By butt joint do you mean the edge of a board? If so, then yes. It seems to get the edge nice and straight. There were a couple of flaws in the cast iron but it doesn't effect performance.


----------



## Burb (Nov 30, 2012)

Kevin K said:


> I almost ready to pull the trigger on this purchase. If anyone has experience with this machine, please advise...
> 
> Thank you,
> 
> Kevin K


About 6 months ago I purchased the Grizzly G0604X 6"x56" Parrallelogram Jointer from the local Springfield Showroom. It had a few paint scratches so I was able to get it at a $125 discount in the Clearance Outlet. 

Once I took the time to go through the manual and ensure everything was setup correctly, it started performing like a champ. 

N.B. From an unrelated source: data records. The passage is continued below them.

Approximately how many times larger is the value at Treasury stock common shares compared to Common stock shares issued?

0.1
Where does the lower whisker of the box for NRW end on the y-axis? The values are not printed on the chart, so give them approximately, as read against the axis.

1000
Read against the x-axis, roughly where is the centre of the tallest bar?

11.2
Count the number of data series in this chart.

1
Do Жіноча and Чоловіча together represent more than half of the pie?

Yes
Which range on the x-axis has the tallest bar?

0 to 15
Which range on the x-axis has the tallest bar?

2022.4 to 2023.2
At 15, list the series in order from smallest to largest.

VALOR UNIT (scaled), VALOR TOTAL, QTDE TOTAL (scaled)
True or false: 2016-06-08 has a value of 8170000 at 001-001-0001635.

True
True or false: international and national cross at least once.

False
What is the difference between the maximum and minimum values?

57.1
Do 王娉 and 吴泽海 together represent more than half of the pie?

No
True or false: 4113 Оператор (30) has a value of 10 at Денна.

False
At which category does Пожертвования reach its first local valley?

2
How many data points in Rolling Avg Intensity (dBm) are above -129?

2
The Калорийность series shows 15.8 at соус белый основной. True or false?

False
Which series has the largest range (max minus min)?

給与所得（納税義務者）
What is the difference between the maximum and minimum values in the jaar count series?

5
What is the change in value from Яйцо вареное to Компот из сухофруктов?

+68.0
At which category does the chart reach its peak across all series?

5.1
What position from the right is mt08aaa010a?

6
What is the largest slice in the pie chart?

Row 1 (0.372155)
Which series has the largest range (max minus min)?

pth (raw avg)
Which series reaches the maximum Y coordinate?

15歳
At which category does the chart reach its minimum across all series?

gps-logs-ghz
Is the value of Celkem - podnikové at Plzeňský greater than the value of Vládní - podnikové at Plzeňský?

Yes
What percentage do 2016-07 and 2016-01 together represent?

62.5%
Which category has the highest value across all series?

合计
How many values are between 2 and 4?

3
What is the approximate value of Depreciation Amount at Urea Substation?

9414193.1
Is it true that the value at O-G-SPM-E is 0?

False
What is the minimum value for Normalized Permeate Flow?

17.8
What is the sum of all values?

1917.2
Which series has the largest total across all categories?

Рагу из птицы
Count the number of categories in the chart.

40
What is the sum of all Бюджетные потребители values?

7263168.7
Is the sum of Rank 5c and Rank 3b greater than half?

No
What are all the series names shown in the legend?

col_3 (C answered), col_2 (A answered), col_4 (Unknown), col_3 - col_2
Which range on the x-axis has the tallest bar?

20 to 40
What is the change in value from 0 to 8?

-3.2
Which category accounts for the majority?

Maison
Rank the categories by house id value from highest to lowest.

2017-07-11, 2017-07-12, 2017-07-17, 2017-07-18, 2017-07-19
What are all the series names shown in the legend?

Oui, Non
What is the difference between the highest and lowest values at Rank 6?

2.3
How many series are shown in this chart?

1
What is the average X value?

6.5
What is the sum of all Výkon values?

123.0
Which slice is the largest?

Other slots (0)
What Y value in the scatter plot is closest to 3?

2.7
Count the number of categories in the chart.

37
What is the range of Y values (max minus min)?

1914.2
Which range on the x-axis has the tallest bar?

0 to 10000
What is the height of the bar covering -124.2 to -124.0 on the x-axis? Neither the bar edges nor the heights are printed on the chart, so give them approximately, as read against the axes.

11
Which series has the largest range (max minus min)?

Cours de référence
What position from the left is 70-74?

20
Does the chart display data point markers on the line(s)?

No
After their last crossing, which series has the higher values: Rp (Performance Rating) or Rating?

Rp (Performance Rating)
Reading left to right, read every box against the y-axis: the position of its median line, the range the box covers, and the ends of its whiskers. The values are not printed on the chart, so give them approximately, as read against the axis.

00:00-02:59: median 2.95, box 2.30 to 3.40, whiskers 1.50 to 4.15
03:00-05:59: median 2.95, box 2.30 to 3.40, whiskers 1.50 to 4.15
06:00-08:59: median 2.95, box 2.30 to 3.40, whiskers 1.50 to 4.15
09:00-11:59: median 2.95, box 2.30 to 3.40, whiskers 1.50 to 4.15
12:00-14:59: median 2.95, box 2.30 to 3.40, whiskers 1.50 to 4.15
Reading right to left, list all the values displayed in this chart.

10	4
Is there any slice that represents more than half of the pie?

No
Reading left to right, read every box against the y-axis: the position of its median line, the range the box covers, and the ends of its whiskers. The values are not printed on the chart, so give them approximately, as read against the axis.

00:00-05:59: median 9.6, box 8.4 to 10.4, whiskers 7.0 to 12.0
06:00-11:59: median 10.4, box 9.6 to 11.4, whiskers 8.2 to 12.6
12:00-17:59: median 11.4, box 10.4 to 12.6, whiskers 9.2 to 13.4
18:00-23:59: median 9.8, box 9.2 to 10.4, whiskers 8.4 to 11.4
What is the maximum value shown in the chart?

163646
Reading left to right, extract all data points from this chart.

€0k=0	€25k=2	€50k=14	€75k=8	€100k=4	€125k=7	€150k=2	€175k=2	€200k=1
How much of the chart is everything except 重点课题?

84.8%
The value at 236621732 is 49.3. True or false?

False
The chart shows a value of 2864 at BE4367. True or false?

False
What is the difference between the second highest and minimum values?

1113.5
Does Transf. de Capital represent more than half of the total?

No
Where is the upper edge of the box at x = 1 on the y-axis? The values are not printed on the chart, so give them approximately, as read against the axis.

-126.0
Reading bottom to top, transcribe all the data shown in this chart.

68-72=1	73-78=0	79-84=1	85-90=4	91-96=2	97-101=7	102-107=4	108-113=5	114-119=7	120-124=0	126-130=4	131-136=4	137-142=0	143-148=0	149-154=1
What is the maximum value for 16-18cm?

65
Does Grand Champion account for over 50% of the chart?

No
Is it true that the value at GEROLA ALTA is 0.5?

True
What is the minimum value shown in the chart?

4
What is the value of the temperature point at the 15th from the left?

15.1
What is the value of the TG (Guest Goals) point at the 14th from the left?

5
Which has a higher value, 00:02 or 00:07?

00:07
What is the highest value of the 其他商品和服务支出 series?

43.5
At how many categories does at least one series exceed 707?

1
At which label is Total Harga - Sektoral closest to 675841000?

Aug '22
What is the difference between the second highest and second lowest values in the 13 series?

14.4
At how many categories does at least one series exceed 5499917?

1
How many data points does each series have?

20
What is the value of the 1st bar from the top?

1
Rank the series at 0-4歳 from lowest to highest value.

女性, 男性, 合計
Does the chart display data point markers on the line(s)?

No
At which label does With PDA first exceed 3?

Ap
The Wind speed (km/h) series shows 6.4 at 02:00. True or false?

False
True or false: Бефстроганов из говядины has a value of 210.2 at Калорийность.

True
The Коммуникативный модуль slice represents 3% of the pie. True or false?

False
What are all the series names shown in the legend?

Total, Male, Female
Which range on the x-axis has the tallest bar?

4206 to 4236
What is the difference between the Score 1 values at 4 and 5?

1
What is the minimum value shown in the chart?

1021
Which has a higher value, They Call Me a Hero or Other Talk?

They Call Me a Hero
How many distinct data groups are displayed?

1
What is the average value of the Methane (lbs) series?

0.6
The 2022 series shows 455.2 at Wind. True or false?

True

I've used it for 2-3 projects so far and I absolutely love it. I figure this will last me the rest of my life, which I'm hoping is at least another 30 years.

Mark


----------



## Kevin K (Jan 1, 2013)

Thank you for the replies, I'm ordering it now.

Have a great day!

Kevin


----------



## jstange2 (Dec 5, 2010)

Which one are you getting?


----------



## Kevin K (Jan 1, 2013)

*G0654 6" x 46" Jointer" *


----------



## mkgcustom (Feb 9, 2012)

Any updates on the machine? I was thinking about purchasing one. How does it perform?


----------



## knotscott (Nov 8, 2007)

Model #?


----------



## gdub2580 (Apr 13, 2013)

I have the grizzly with the spiral head. Love it! Does a great job with little tear out. Worth the money


----------



## Hawkeye1434 (Dec 11, 2013)

I have the grizzly 8" spiral head cutter and I love it well worth the money lots of work to set up but well wort the money


----------



## yank (Nov 15, 2006)

I don't have that newer model, but I do have the Griz. 6" x 46" jointer. One year later I added the spiral cutting head and love it. I think you will be greatly satisfied with that jointer. When you can, I recommend getting the spiral cutter head. Well worth it.


----------



## Woodchips a plenty (Apr 4, 2014)

*8 X 76 spiral cutter head*

Purchased the G0490X about a year ago. Love the job it will do. Shoulder problems enticed me into buying a power feed for the jointer and new 3 hp. shaper. A little engineering got the power feed mounted on the jointer and does it work nice for edge straightening 3/4" boards. 8 footers are no problem anymore. Only problem with jointer was set screws on drive pulley on motor loosened and let the motor shaft and pulley wear requiring a new pulley. I would caution anyone to double check allen set screw tightness every so often. That tightness thing seems to be a recurring problem on all my Grizzly equipment as they don't use lock washers. Am solving that each time I go over a piece by adding lock washers or lock nuts.
Kevin


----------



## Fastback (Sep 2, 2012)

Sounds like this would be a good job for Loctite. Use blue so you can get it apart if you need to.

Paul


----------